> **Prompt**
Within the material below, transcribe exactly the lines from the one holding "[5] Pascarella,E.T. &" through the one holding "[7] Rathus, S.", keeping both ends and skipping the rest.

> **Data for the task**
# # #

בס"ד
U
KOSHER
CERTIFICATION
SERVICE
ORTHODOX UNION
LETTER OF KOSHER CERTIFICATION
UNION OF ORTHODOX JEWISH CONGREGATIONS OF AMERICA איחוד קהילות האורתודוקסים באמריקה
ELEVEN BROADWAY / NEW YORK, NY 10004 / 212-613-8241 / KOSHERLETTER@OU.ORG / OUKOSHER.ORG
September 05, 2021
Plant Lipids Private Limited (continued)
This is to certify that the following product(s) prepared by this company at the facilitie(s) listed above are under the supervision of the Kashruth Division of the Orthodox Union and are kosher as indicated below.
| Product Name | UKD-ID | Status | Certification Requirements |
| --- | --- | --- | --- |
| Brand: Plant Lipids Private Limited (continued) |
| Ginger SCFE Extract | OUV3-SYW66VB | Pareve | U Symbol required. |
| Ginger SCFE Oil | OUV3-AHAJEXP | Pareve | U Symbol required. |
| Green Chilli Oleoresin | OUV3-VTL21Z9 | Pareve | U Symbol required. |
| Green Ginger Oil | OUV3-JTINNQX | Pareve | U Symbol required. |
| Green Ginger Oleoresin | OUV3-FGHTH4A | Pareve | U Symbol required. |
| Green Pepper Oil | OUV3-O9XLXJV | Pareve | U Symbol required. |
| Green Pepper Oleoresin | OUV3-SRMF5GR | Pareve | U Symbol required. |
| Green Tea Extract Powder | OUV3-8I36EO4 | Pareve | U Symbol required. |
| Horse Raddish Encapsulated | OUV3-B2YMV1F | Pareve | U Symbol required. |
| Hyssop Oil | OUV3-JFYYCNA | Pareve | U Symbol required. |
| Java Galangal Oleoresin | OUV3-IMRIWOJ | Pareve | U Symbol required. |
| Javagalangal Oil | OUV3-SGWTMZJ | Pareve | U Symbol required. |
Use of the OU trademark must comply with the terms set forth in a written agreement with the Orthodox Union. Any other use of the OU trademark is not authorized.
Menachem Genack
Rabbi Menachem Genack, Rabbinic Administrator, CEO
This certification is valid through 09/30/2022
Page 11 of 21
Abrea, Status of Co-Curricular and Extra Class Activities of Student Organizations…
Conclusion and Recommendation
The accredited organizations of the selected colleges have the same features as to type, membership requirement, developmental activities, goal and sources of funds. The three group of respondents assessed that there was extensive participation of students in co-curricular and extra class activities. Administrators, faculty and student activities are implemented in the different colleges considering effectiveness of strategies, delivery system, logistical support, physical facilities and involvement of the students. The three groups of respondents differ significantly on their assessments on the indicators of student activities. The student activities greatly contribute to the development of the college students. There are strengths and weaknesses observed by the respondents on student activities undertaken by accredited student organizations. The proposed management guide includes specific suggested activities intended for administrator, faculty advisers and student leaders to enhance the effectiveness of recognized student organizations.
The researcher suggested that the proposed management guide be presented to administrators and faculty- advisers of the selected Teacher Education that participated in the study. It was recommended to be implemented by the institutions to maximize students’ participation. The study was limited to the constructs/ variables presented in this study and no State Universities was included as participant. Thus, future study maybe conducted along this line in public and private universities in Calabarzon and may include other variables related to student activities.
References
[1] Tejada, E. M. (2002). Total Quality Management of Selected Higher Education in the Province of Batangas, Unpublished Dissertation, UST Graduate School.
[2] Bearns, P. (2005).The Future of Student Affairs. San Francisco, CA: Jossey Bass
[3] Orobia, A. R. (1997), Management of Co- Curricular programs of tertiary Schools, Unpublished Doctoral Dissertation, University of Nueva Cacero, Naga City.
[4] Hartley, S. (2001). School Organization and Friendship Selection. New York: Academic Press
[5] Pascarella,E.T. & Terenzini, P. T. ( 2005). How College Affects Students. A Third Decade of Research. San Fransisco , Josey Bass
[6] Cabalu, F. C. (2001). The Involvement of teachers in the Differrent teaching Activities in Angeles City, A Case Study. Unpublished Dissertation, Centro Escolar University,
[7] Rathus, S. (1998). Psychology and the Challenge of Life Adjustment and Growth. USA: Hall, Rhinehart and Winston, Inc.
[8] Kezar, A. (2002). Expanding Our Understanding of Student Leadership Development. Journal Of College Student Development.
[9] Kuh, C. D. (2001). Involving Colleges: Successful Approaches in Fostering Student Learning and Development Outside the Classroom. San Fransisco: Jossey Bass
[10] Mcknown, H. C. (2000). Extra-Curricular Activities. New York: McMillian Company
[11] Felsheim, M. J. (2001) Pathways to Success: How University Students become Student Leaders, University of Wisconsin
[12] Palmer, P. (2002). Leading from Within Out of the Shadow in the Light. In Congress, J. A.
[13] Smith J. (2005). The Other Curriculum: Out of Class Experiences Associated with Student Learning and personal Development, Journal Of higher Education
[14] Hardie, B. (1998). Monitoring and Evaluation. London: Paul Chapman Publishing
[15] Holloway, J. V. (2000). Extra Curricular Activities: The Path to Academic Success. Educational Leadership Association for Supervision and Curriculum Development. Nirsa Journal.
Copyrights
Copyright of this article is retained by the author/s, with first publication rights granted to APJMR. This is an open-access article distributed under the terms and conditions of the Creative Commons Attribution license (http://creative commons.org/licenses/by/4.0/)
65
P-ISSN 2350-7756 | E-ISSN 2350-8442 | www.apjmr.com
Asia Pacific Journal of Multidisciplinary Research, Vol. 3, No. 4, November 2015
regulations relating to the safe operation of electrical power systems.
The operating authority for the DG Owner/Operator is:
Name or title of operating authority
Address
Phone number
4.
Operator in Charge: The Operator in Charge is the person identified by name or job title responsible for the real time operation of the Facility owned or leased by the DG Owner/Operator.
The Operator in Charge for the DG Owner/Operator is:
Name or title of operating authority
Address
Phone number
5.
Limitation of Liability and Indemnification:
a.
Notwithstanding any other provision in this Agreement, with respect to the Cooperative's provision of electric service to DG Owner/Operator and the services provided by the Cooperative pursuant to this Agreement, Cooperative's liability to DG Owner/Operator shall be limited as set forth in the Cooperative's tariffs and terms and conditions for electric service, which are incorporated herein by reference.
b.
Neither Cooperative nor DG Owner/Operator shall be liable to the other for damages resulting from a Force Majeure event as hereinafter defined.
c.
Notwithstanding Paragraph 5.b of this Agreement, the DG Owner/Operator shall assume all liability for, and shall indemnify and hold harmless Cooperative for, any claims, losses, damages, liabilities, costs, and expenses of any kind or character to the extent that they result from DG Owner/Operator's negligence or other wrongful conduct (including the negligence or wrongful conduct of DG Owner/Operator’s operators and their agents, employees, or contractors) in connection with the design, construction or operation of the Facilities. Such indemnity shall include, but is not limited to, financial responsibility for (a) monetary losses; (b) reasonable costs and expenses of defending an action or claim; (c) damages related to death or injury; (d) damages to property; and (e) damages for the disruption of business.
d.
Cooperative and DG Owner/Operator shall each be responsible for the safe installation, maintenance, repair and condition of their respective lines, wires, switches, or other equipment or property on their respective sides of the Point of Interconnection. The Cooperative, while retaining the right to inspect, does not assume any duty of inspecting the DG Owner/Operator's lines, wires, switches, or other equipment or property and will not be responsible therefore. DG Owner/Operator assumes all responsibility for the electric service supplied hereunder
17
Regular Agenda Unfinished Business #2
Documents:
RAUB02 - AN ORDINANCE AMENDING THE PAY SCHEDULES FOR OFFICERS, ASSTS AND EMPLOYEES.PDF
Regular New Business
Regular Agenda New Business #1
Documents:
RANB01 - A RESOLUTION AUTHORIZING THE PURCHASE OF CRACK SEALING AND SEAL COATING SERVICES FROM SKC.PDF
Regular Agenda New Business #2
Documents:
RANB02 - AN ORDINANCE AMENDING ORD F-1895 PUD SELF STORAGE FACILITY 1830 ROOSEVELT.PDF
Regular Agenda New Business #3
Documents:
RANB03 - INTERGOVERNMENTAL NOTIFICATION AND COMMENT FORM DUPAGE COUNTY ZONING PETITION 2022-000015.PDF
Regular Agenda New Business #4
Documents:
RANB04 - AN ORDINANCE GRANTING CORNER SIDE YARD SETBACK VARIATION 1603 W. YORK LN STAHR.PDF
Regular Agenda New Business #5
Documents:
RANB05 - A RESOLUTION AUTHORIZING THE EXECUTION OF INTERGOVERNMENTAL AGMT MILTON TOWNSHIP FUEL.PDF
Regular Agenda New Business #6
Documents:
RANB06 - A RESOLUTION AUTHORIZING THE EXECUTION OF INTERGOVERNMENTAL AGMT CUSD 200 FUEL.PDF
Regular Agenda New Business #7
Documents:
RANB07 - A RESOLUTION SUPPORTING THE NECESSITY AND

# # #

> **Answer for the task**
[5] Pascarella,E.T. & Terenzini, P. T. ( 2005). How College Affects Students. A Third Decade of Research. San Fransisco , Josey Bass
[6] Cabalu, F. C. (2001). The Involvement of teachers in the Differrent teaching Activities in Angeles City, A Case Study. Unpublished Dissertation, Centro Escolar University,
[7] Rathus, S. (1998). Psychology and the Challenge of Life Adjustment and Growth. USA: Hall, Rhinehart and Winston, Inc.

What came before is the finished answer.